Farmer activist group Farmer Power says a mandatory code of conduct rather than a voluntary one is needed to overcome late payments to small businesses such as dairy farms.
Farmer Power vice president Alex Robertson of Simpson said the United Dairyfarmers of Victoria’s (UDV) call for a voluntary code of conduct on issues such as payment times to small businesses would not be sufficient to address the problem of late payments faced by many dairy farmers.
Mr Robertson said dairy farmers could relate to the recent report on payment times by the Small Business and Family Enterprise Ombudsman (SBFEO) that found there was a notable trend for longer payment times in Australia.
The SBFEO found longer payment times “slows down the flow of cash through the supply chains” and voluntary codes of conduct would not be sufficient to address the problem.

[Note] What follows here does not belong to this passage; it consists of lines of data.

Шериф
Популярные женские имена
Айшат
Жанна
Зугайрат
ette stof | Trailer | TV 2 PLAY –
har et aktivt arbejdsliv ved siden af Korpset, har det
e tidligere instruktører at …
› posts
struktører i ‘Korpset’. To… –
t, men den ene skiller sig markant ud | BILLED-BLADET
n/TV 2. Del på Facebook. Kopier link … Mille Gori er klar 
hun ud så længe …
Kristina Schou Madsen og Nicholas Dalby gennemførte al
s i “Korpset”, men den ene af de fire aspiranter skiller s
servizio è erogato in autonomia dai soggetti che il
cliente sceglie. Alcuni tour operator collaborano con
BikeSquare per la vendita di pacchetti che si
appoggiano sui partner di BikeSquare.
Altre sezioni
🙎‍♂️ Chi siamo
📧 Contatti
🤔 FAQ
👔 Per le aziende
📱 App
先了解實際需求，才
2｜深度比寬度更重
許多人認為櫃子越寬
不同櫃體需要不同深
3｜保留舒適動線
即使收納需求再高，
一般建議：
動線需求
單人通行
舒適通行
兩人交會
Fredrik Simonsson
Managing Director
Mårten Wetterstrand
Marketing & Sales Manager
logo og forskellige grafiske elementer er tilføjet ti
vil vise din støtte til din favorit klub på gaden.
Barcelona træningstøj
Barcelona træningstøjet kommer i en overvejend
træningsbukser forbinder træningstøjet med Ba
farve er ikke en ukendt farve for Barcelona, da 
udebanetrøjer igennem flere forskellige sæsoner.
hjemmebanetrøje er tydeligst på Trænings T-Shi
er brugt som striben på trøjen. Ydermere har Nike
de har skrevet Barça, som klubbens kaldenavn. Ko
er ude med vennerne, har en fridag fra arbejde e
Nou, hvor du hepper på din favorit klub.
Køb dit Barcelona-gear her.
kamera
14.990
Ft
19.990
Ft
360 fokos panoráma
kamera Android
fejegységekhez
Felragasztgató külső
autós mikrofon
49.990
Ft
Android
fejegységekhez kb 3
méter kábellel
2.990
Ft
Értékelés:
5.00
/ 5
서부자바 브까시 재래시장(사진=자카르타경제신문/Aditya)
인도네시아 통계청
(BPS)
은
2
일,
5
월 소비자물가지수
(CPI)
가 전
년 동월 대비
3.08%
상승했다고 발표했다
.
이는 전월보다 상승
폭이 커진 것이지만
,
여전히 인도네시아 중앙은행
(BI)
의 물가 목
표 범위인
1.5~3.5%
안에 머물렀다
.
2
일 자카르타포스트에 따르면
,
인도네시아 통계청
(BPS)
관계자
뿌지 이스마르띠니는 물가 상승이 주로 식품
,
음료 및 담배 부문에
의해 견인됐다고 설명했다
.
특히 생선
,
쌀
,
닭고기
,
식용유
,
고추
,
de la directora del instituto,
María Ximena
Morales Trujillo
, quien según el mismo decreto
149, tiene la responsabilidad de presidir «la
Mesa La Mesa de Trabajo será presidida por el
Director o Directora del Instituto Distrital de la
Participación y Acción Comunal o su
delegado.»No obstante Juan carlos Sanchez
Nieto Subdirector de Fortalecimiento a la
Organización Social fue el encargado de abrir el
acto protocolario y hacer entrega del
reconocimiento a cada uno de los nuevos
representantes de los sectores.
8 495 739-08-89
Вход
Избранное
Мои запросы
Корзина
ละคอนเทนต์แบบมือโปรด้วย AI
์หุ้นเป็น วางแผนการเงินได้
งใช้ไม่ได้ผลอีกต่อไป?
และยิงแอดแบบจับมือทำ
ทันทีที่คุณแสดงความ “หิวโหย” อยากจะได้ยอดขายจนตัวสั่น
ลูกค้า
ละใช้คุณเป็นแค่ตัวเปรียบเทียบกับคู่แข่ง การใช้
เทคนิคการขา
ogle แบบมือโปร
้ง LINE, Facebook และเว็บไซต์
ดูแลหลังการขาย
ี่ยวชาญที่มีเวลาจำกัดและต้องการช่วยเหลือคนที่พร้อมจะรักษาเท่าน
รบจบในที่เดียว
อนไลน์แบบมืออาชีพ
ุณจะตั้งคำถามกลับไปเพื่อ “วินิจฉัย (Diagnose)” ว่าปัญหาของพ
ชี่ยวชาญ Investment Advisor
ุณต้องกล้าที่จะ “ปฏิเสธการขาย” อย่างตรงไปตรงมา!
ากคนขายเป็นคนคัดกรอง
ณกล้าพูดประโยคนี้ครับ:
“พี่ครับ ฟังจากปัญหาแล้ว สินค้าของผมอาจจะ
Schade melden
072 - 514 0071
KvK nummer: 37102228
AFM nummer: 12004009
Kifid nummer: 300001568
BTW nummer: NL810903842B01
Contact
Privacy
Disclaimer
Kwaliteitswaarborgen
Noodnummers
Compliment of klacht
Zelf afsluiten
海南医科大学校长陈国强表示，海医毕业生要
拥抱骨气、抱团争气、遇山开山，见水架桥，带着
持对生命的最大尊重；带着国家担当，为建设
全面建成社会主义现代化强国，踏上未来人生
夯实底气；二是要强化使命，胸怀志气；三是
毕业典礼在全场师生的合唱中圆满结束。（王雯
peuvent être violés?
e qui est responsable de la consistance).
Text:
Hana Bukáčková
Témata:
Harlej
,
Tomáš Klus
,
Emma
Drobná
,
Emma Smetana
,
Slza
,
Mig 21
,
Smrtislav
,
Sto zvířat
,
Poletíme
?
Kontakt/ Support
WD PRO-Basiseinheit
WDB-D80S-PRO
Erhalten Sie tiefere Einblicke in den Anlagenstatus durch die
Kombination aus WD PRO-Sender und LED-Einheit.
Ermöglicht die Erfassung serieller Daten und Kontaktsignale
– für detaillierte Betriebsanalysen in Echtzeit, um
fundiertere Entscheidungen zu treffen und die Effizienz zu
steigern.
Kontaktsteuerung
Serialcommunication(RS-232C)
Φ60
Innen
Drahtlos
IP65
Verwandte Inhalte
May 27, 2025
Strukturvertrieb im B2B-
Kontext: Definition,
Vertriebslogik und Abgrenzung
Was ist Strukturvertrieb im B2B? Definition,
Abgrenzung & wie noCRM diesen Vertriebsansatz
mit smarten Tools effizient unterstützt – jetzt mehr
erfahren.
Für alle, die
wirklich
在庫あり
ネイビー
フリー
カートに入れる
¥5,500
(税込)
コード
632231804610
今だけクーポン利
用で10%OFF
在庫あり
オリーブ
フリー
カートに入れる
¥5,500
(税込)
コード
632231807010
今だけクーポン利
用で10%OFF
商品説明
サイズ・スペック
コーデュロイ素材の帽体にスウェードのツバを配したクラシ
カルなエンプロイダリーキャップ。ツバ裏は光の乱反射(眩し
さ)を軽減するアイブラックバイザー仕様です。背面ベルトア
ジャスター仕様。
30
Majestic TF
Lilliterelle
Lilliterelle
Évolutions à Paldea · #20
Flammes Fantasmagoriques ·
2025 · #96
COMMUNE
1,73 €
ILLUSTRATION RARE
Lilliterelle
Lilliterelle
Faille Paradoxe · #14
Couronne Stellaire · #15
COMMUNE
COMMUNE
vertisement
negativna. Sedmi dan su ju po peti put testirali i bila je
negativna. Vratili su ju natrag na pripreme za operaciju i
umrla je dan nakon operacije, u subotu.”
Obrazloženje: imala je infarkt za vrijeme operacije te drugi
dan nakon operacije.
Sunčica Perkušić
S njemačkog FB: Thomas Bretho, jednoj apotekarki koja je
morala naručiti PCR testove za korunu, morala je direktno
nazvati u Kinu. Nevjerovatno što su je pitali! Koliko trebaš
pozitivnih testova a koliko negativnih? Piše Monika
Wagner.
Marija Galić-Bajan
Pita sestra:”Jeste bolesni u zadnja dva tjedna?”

The SBFEO found that “while voluntary codes and other soft measures provide an option for businesses to signal their good intentions, it is only the power of legislation which will compel businesses to meet payment standards and address late and extended payment times.”
Mr Robertson said he questioned why the UDV and Australian Dairy Farmers were promoting a voluntary code of conduct when a mandatory code was required to protect dairy farmers.
He said statements that “a mandatory code doesn’t mean it’s mandatory to sign up” only confused the issue.
“If a mandatory code is legislated, then it will apply to all processors,” Mr Robertson said.
A “legally binding voluntary code” would rely on contract law for enforcement and would be no different from the current situation, he said.